Колька виделся только пацаном, лет одиннадцати-двенадцати, когда дружба наша была близкой, доверительной. Длинношеий, худенький, с печальным, утомленным взором, с хохолком жестких темных волос на макушке, он походил на заморенного петушка-невыкормыша. Он все меня спрашивал:
— Если по всей земле насажать таких растений, которые только кислород будут вырабатывать, как думаешь, люди богатырями, как в старину, будут?
Я пожимал плечами и в свою очередь спрашивал его:
— Как же без хлеба-то?
Взрослым я Кольку не могу представить. До семи классов мы учились вместе, потом я подался в ФЗО, а Колька остался в деревне.
Поработав на заводе года три, я попал в армию, после — завербовался на Север и уж в родной деревне появлялся наскоками. Колька сначала учился в райцентре, потом в Москве, там и остался при каком-то институте. В деревне он тоже бывал изредка. Так уж получилось, что взрослыми мы с ним ни разу и не встретились.
Приеду я летом в отпуск, побуду в деревне недельку, и уж скучно мне станет, затороплюсь, засобираюсь на юг, к морю.

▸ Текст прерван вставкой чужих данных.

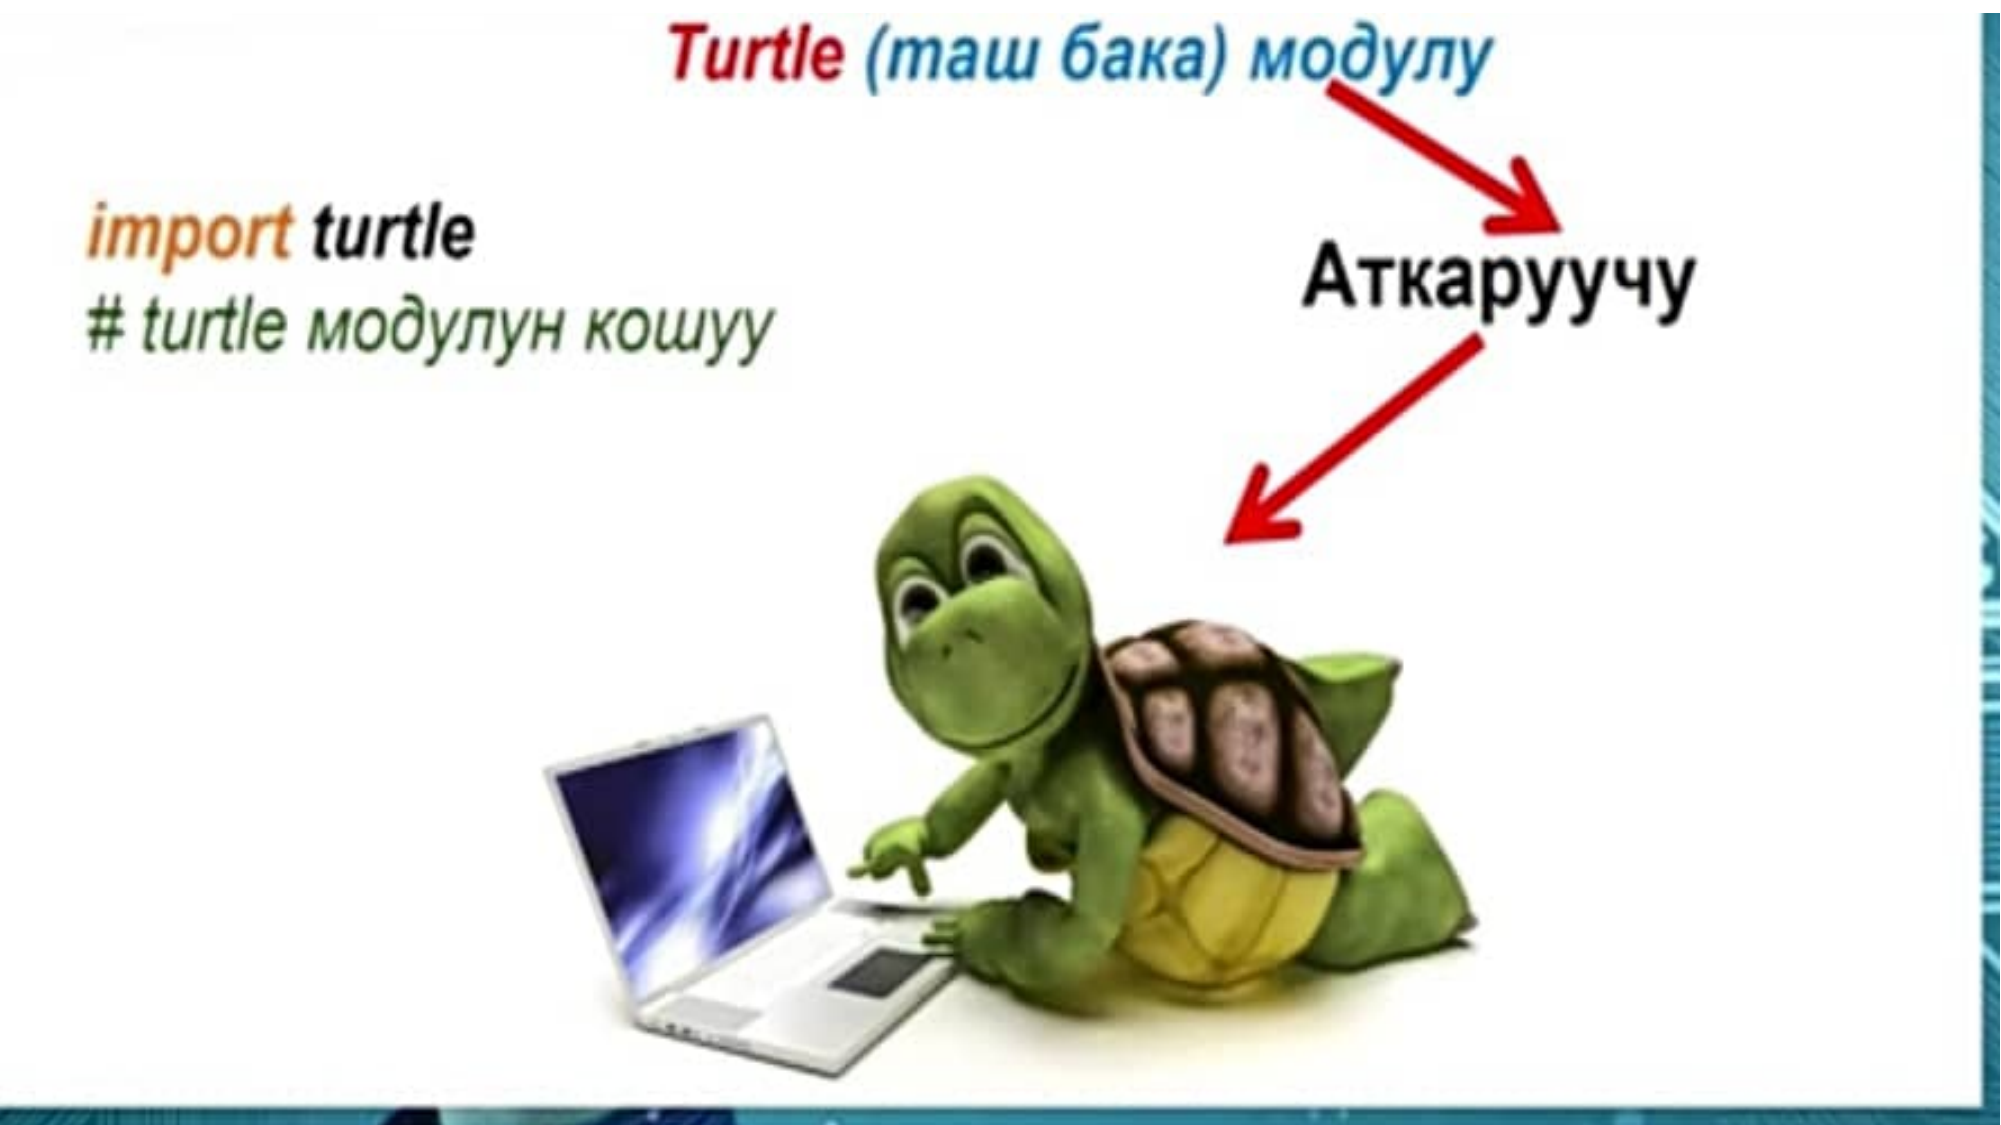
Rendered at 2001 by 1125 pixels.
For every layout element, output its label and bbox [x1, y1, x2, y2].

Ради любопытства порасспрашиваю у матери о сверстниках, кто где. Расскажет она, что знает, я и удовлетворюсь этим немногим. Связи, переписки с друзьями детства не поддерживаю. А жаль!
— Колька Гаврилов весной приезжал, — рассказывает мать. — Располнел, солидный такой, в очках. Могилу отца и матери в порядок привел, памятник дорогой установил, плотников нанял и дом отремонтировал.
Чего он за этот дом держится, удивлялся я. Каждый год приезжает, ремонтирует. Зачем он ему нужен?
Сидел я, вспоминал нашу деревню на песчаном косогоре у реки, школу, радости и беды тех лет и удивлялся, как быстро течет ручеек времени.
Вообще-то вспоминал я больше все не о себе и даже не о друге детства Кольке Химике, а о его отце Иване Гавриловиче Гаврилове. Кто его не знал в нашей округе? Знаменитая была личность, странный и непонятный человек. Помню, был он невысокого росточка, жилистый, длиннолицый, с выпуклыми зеленоватыми глазами, с крючковатым, в веснушках носом. Бывало, идет Гаврилов по деревне, медленно переставляя костыли, будто рак клешни, и говорит каждому встречному: «Все вы черви, сплошь черви и не понимаете, к какому аду жизнь ваша и ваших детей катится».
Передергивало людей от таких слов. «Пьяный черт! — ругались они вслед Гаврилову. — Чего беду кличет?».
Гаврилова в деревне не любили. Так он душевный, свойский мужик был, но ненавидел в людях тягу к знаниям, к учению, а пуще всего ненавидел всякую технику, к тому же распускал по деревне разные слухи.